Remediation or mitigation is the other mantra we’ve learned. Where the soil surface has been disturbed for trenching or septic, we are taking steps to mitigate the damage.
· Consulting with experts in water management and restoration. More than just to check off the right boxes in the BGNM chapter on lot design, preparation and development, this is a conscious effort on our part to put the land back the way it was. Van Clothier of Stream Dynamics met with us to talk about mitigating the water flows on the driveway and preventing run-off and erosion on the land where the trench was cut down the slope. We also talked with an expert in restoration of grasslands who made recommendations for types of native grass seed and how to spread it. But it was my idea to add in the native, drought-resistant wildflower seed.
Lessons learned. Some of our lessons have been more painful; others have been so completely obvious, at least after they were pointed out; and one or two have been more expensive than anticipated.
· Keeping the surface disturbance to a minimum met with unexpected hurdles such as more rock than anticipated or a telephone engineer who insisted on a wider trench than planned to provide for an excess (so it seems) of separation. Both of these meant more equipment movement on the ground; more trenching and excavating of material; and therefore more material to be disposed of.
· Creating a common idea of what “minimum disturbance” means takes a lot of talking and checking-in. So while everyone believed they were doing the right thing, especially in filling and spreading and moving the load, it turned out that we all had a different idea of what the “right thing” looked like. For example, it would have helped if we had thought to have an agreement about talking first when the unexpected arose and there was more rock and soil to move and spread.

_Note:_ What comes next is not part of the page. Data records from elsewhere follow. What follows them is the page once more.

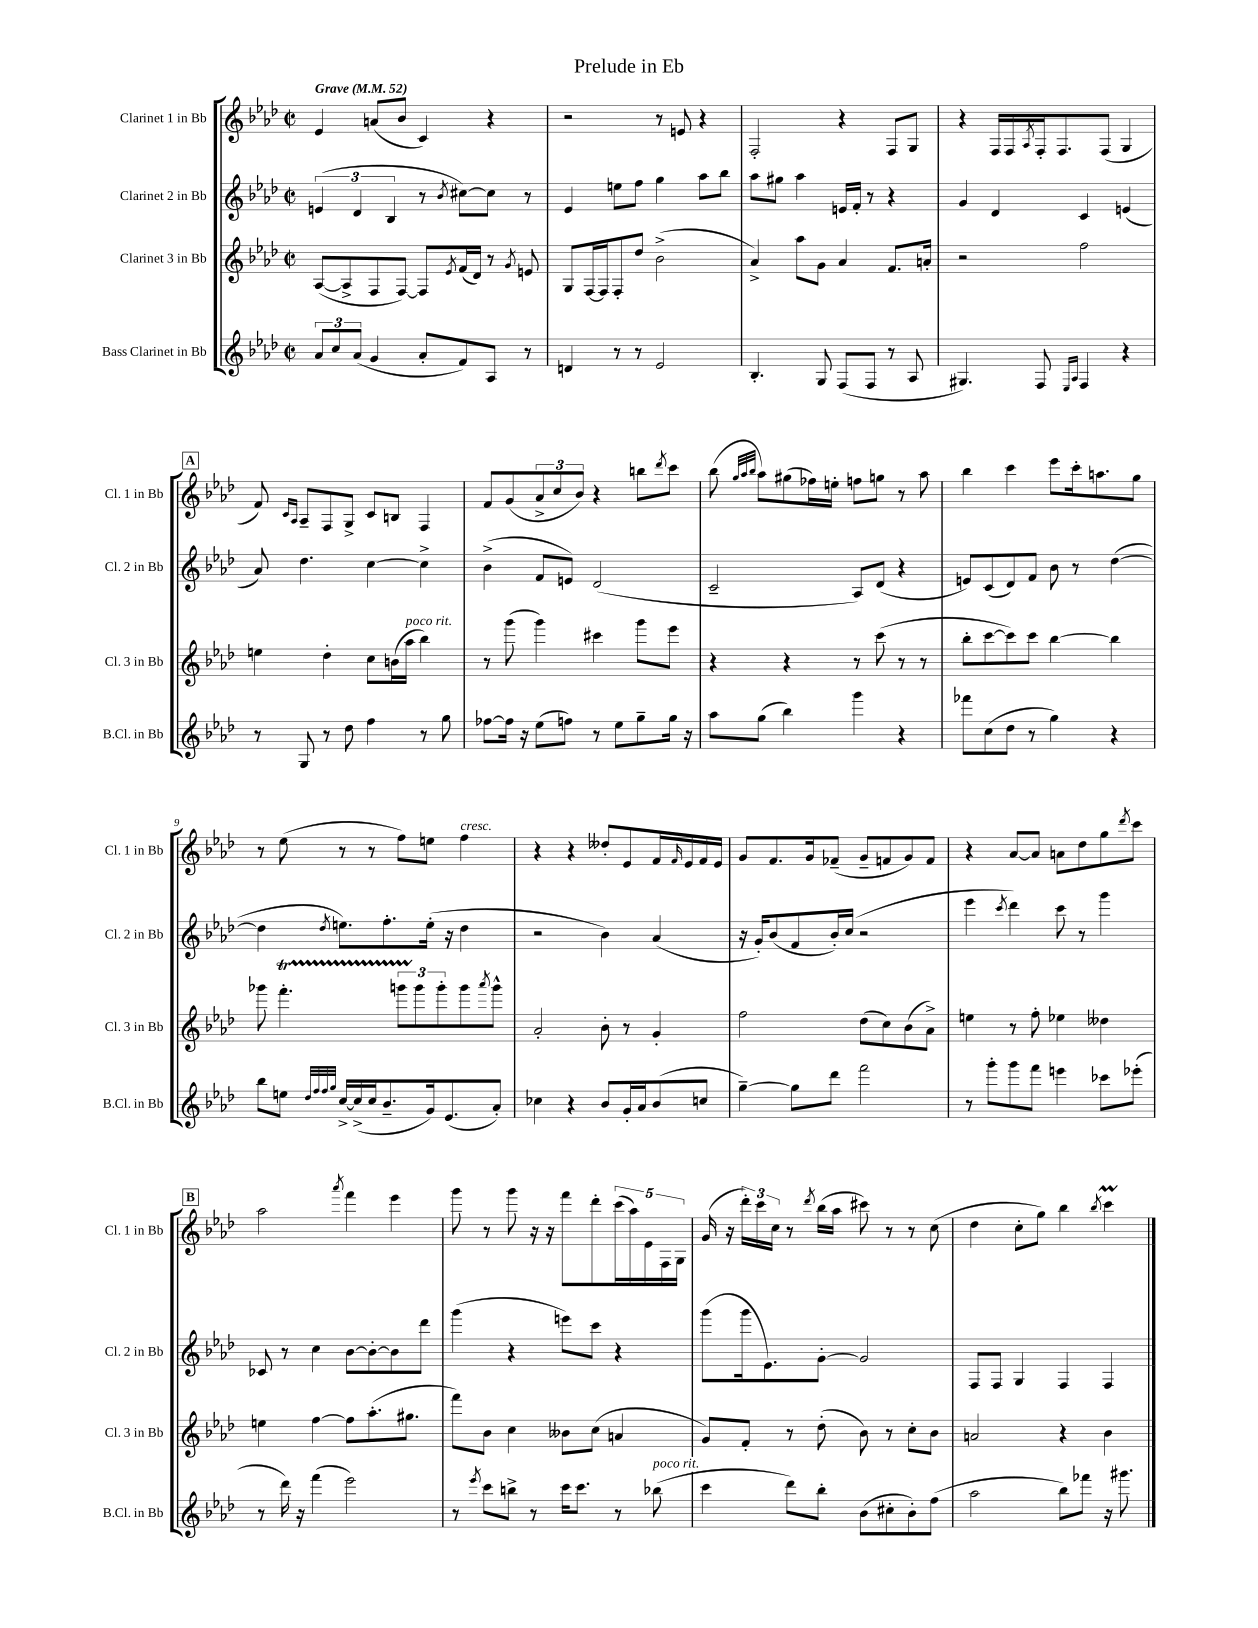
\header { title = "Prelude in Eb" }
<<
\new StaffGroup <<
\new Staff = "s0" \with { instrumentName = "Clarinet 1 in Bb" shortInstrumentName = "Cl. 1 in Bb" } {
    \clef treble \key aes \major \defaultTimeSignature \time 2/2 \tempo "Grave" 4 = 52
    ees'4 a'8( bes'8 c'4) r4 |
    r2 r8 e'8 r4 |
    f2-. r4 f8 g8 |
    r4 f16 f16 \acciaccatura { aes8 } f16-. f8. f8( g4 |
    \mark \markup { \box "A" } f'8) \grace { c'16 aes16 } aes8-- f8 g8-> c'8 b8 f4 |
    f'8 g'8( \tuplet 3/2 { aes'8-> c''8 bes'8) } r4 b''8 \acciaccatura { des'''8 } c'''8 |
    bes''8( \grace { g''32 aes''32 bes''32 } aes''8) gis''8( fes''16) e''16-. f''8 g''8 r8 aes''8 |
    bes''4 c'''4 ees'''8 c'''16-. a''8. g''8 |
    r8 ees''8( r8 r8 f''8) e''8 f''4^\markup { \italic "cresc." } |
    r4 r4 deses''8-. ees'8 f'16 \grace { f'16 } ees'16 f'16 ees'16 |
    g'8 f'8. g'16 fes'8--( g'8-- f'8 g'8) f'8 |
    r4 aes'8~ aes'8 a'8 des''8 g''8 \acciaccatura { des'''8 } c'''8 |
    \mark \markup { \box "B" } aes''2 \acciaccatura { aes'''8 } f'''4 ees'''4 |
    g'''8 r8 g'''8 r16 r16 f'''8 des'''8-. \tuplet 5/4 { c'''16( aes''16) ees'16 f16 g16 } |
    g'16( r16 \tuplet 3/2 { des'''16-.) c'''16 c''16 } r8 \acciaccatura { des'''8 } bes''16( aes''16 cis'''8) r8 r8 c''8( |
    des''4 c''8-. g''8) bes''4 \acciaccatura { bes''8 } c'''4\prall \bar "|." |
}
\new Staff = "s1" \with { instrumentName = "Clarinet 2 in Bb" shortInstrumentName = "Cl. 2 in Bb" } {
    \clef treble \key aes \major \defaultTimeSignature \time 2/2
    \tuplet 3/2 { e'4( des'4 bes4 } r8 \acciaccatura { bes'8 } cis''8~) cis''8 r8 |
    ees'4 e''8 f''8 g''4 aes''8 bes''8 |
    aes''8 gis''8 aes''4 e'16 f'16-. r8 r4 |
    g'4 des'4 c'4 e'4( |
    \mark \markup { \box "A" } aes'8) des''4. c''4~ c''4-> |
    bes'4->( f'8 e'8) des'2( |
    c'2-- aes8) des'8( r4 |
    e'8) c'8( des'8) f'8 bes'8 r8 des''4~( |
    des''4 \acciaccatura { des''8 } e''8.) f''8.-. e''16-.( r16 des''4 |
    r2 bes'4) aes'4( |
    r16 g'16-.) bes'8( f'8 bes'16-.) c''16( r2 |
    ees'''4 \acciaccatura { c'''8 } des'''4) c'''8 r8 g'''4 |
    \mark \markup { \box "B" } ces'8 r8 c''4 bes'8~ bes'8~-. bes'8 des'''8 |
    g'''4( r4 e'''8) c'''8 r4 |
    g'''8( g'''16 ees'8.) g'8~-. g'2 |
    f8 f8 g4 f4 f4 \bar "|." |
}
\new Staff = "s2" \with { instrumentName = "Clarinet 3 in Bb" shortInstrumentName = "Cl. 3 in Bb" } {
    \clef treble \key aes \major \defaultTimeSignature \time 2/2
    aes8~( aes8-> f8 f8~) f8 \acciaccatura { ees'8 } f'16( des'16) r8 \acciaccatura { g'8 } e'8 |
    g8 f16~ f16 f8-. des''8 bes'2->( |
    aes'4->) aes''8 g'8 aes'4 f'8. a'16-. |
    r2 f''2 |
    \mark \markup { \box "A" } e''4 des''4-. c''8 b'16( aes''16^\markup { \italic "poco rit." } bes''4) |
    r8 g'''8( g'''4) cis'''4 g'''8 ees'''8 |
    r4 r4 r8 c'''8( r8 r8 |
    bes''8-. c'''8~ c'''8) c'''8 bes''4~ bes''4 |
    ges'''8 f'''4.-.\startTrillSpan \tuplet 3/2 { g'''8 g'''8\stopTrillSpan g'''8-. } g'''8 \acciaccatura { aes'''8 } g'''8-^ |
    aes'2-. bes'8-. r8 g'4-. |
    f''2 des''8( c''8) bes'8( aes'8->) |
    e''4 r8 f''8-. ees''4 deses''4 |
    \mark \markup { \box "B" } e''4 f''4~ f''8 aes''8.-.( gis''8. |
    f'''8) bes'8 c''4 beses'8 c''8( a'4 |
    g'8) f'8-. r8 des''8-.( bes'8) r8 c''8-. bes'8 |
    a'2 r4 bes'4 \bar "|." |
}
\new Staff = "s3" \with { instrumentName = "Bass Clarinet in Bb" shortInstrumentName = "B.Cl. in Bb" } {
    \clef treble \key aes \major \defaultTimeSignature \time 2/2
    \tuplet 3/2 { aes'8 c''8 aes'8( } g'4 aes'8-. f'8) aes8 r8 |
    d'4 r8 r8 ees'2 |
    bes4.-. g8 f8( f8 r8 aes8 |
    gis4.) f8 \grace { ees16 aes16 } f4 r4 |
    \mark \markup { \box "A" } r8 g8 r8 des''8 f''4 r8 g''8 |
    fes''8~ fes''16 r16 ees''8( f''8) r8 ees''8 g''8-- g''16 r16 |
    aes''8 g''8( bes''4) g'''4 r4 |
    fes'''8 c''8( des''8 r8 g''4) r4 |
    bes''8 e''8 \grace { des''32 f''32 f''32 g''32 } c''16~-> c''16->( c''16 bes'8.-- g'16) ees'8.( aes'8-.) |
    ces''4 r4 bes'8 g'16-. aes'16 bes'8( c''8 |
    g''4~--) g''8 des'''8 f'''2 |
    r8 g'''8-. g'''8 f'''8 e'''4 ces'''8 ees'''8-.( |
    \mark \markup { \box "B" } r8 des'''16) r16 f'''4( ees'''2) |
    r8 \acciaccatura { ees'''8 } c'''8 b''8-> r8 c'''16 c'''8. r8 bes''8^\markup { \italic "poco rit." }( |
    c'''4 des'''8) bes''8-. bes'8( cis''8-. bes'8-.) f''8( |
    aes''2 bes''8) fes'''8 r16 gis'''8. \bar "|." |
}
>>
>>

· Restoring the disturbed ground so that it looks like the neighboring ground that wasn’t disturbed. This should have been so obvious. But it took two consultants to help us see how to do it. Don’t rake it clean. Leave it a little rough, with smaller bits of fractured rock in the mix. Take all those round surface rocks that were moved out of the way of the equipment and move them back on the disturbed surface. When the bare ground looks just like the grassy ground except without grass, it’s ready to seed! Those rocks and the roughness are perfect for slowing and sheeting the water, preventing erosion and giving grass seeds the little spaces they need to stick and germinate.
The land heals itself if given a chance. Collectively, we’ve seen this after the big fires; if we leave the land alone, it will heal most effectively. So we’re learning this on our land. As devastated as it looked – and compared to most construction, it wasn’t very devastated at all – it will again look and feel like it did before the first mechanical broke the surface. Even without putting any seed down, there are sprigs of green coming up. Now that the rains are starting, we can spread among the native rock the NM blue gramma and sideoat gramma, mixed of course with those wildflower seeds and see what happens.